From: Neal Cardwell <ncardwell@google.com>

This commit fixes poor delayed ACK behavior that can cause poor TCP
latency in a particular boundary condition: when an application makes
a TCP socket write that is an exact multiple of the MSS size.

The problem is that there is painful boundary discontinuity in the
current delayed ACK behavior. With the current delayed ACK behavior,
we have:

(1) If an app reads data when > 1*MSS is unacknowledged, then
    tcp_cleanup_rbuf() ACKs immediately because of:

     tp->rcv_nxt - tp->rcv_wup > icsk->icsk_ack.rcv_mss ||

(2) If an app reads all received data, and the packets were < 1*MSS,
    and either (a) the app is not ping-pong or (b) we received two
    packets < 1*MSS, then tcp_cleanup_rbuf() ACKs immediately beecause
    of:

     ((icsk->icsk_ack.pending & ICSK_ACK_PUSHED2) ||
      ((icsk->icsk_ack.pending & ICSK_ACK_PUSHED) &&
       !inet_csk_in_pingpong_mode(sk))) &&

(3) *However*: if an app reads exactly 1*MSS of data,
    tcp_cleanup_rbuf() does not send an immediate ACK. This is true
    even if the app is not ping-pong and the 1*MSS of data had the PSH
    bit set, suggesting the sending application completed an
    application write.

Thus if the app is not ping-pong, we have this painful case where
>1*MSS gets an immediate ACK, and <1*MSS gets an immediate ACK, but a
write whose last skb is an exact multiple of 1*MSS can get a 40ms
delayed ACK. This means that any app that transfers data in one
direction and takes care to align write size or packet size with MSS
can suffer this problem. With receive zero copy making 4KB MSS values
more common, it is becoming more common to have application writes
naturally align with MSS, and more applications are likely to
encounter this delayed ACK problem.

The fix in this commit is to refine the delayed ACK heuristics with a
simple check: immediately ACK a received 1*MSS skb with PSH bit set if
the app reads all data. Why? If an skb has a len of exactly 1*MSS and
has the PSH bit set then it is likely the end of an application
write. So more data may not be arriving soon, and yet the data sender
may be waiting for an ACK if cwnd-bound or using TX zero copy. Thus we
set ICSK_ACK_PUSHED in this case so that tcp_cleanup_rbuf() will send
an ACK immediately if the app reads all of the data and is not
ping-pong. Note that this logic is also executed for the case where
len > MSS, but in that case this logic does not matter (and does not
hurt) because tcp_cleanup_rbuf() will always ACK immediately if the
app reads data and there is more than an MSS of unACKed data.

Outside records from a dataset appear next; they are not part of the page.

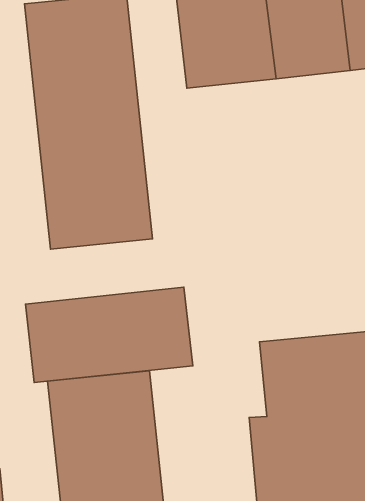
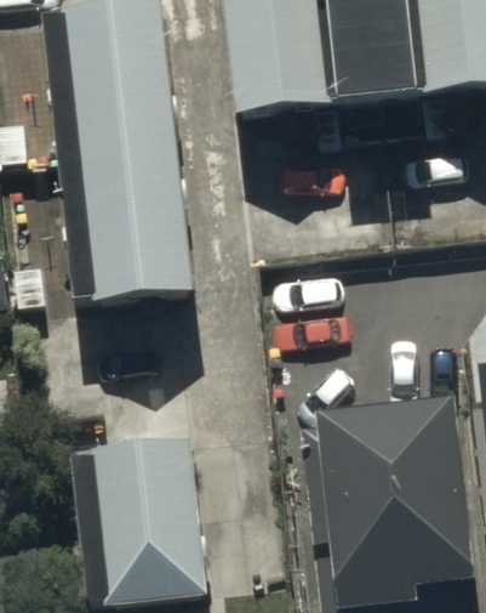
building: [25,287,193,383] -> none

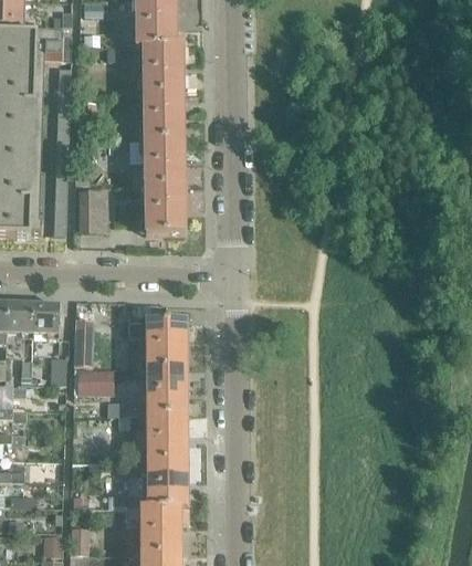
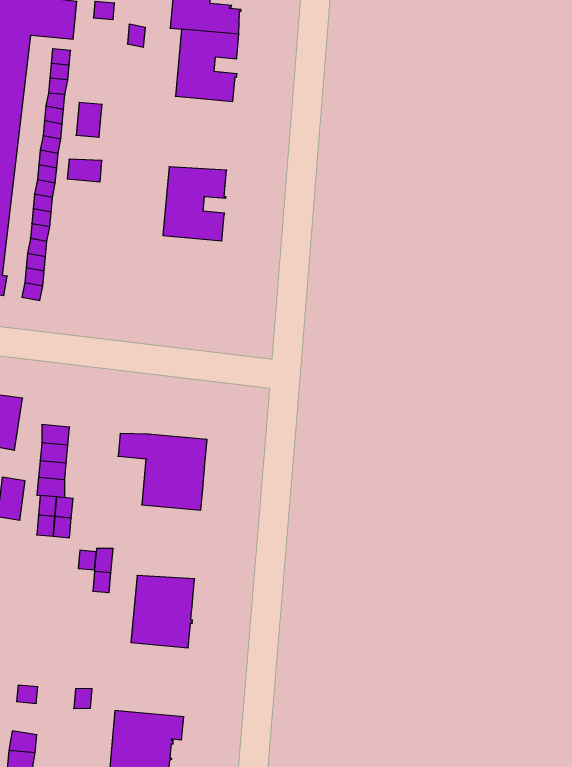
building: [144,93,183,140] -> none
building: [144,187,185,234] -> none
building: [77,191,107,233] -> none
building: [146,368,186,416] -> none
building: [147,461,187,507] -> none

Fixes: 1da177e4c3f4 ("Linux-2.6.12-rc2")
Signed-off-by: Neal Cardwell <ncardwell@google.com>
Reviewed-by: Yuchung Cheng <ycheng@google.com>
Reviewed-by: Eric Dumazet <edumazet@google.com>
Cc: Xin Guo <guoxin0309@gmail.com>
---
v2: Fix the details of the description in the commit message of the
  current tcp_cleanup_rbuf() logic, thanks to Xin Guo <guoxin0309@gmail.com>.
 net/ipv4/tcp_input.c | 13 +++++++++++++
 1 file changed, 13 insertions(+)

diff --git a/net/ipv4/tcp_input.c b/net/ipv4/tcp_input.c
index 06fe1cf645d5a..8afb0950a6979 100644
--- a/net/ipv4/tcp_input.c
+++ b/net/ipv4/tcp_input.c
@@ -253,6 +253,19 @@ static void tcp_measure_rcv_mss(struct sock *sk, const struct sk_buff *skb)
 		if (unlikely(len > icsk->icsk_ack.rcv_mss +
 				   MAX_TCP_OPTION_SPACE))
 			tcp_gro_dev_warn(sk, skb, len);
+		/* If the skb has a len of exactly 1*MSS and has the PSH bit
+		 * set then it is likely the end of an application write. So
+		 * more data may not be arriving soon, and yet the data sender
+		 * may be waiting for an ACK if cwnd-bound or using TX zero
+		 * copy. So we set ICSK_ACK_PUSHED here so that
+		 * tcp_cleanup_rbuf() will send an ACK immediately if the app
+		 * reads all of the data and is not ping-pong. If len > MSS
+		 * then this logic does not matter (and does not hurt) because
+		 * tcp_cleanup_rbuf() will always ACK immediately if the app
+		 * reads data and there is more than an MSS of unACKed data.
+		 */
+		if (TCP_SKB_CB(skb)->tcp_flags & TCPHDR_PSH)
+			icsk->icsk_ack.pending |= ICSK_ACK_PUSHED;
 	} else {
 		/* Otherwise, we make more careful check taking into account,
 		 * that SACKs block is variable.